◆ **PROBLEM DESCRIPTION**
In the passage below about the Council of Bishops, list every word or phrase used to describe what happens to the bishops' leadership when they gather as a Council.

◆ **EXTRACT PROVIDED**
++++

This recommendation places the responsibility for forming a culture of accountability on the Council of Bishops. Also, notice that the language particularly focuses on the “active” bishops in contrast to the retired bishops. The Council is comprised of both, and there is much to be worked out on how this recommendation will be fulfilled. The consultant to the Call to Action Team made an insightful observation when he told us, “The Council of Bishops is a group of leaders who seeks to be a leadership group, but faces many restraints, internal and external.” I agree. Many effective and passionate leaders of the United Methodist Church serve on the Council of Bishops, but when we gather as a Council our leadership becomes diffused, blunted, distracted, and of questionable helpfulness to leading the church. I hope this call to reform the Council opens the way to new ways of leading.

++++

◆ **RECORDED INFORMATION**
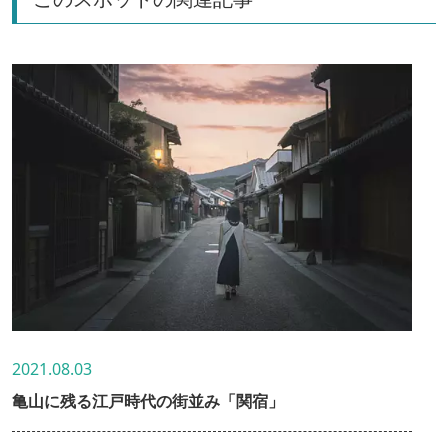
2021.08.03
亀山に残る江戸時代の街並み「関宿」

++++

◆ **COMPLETED TASK**
- diffused
- blunted
- distracted
- of questionable helpfulness to leading the church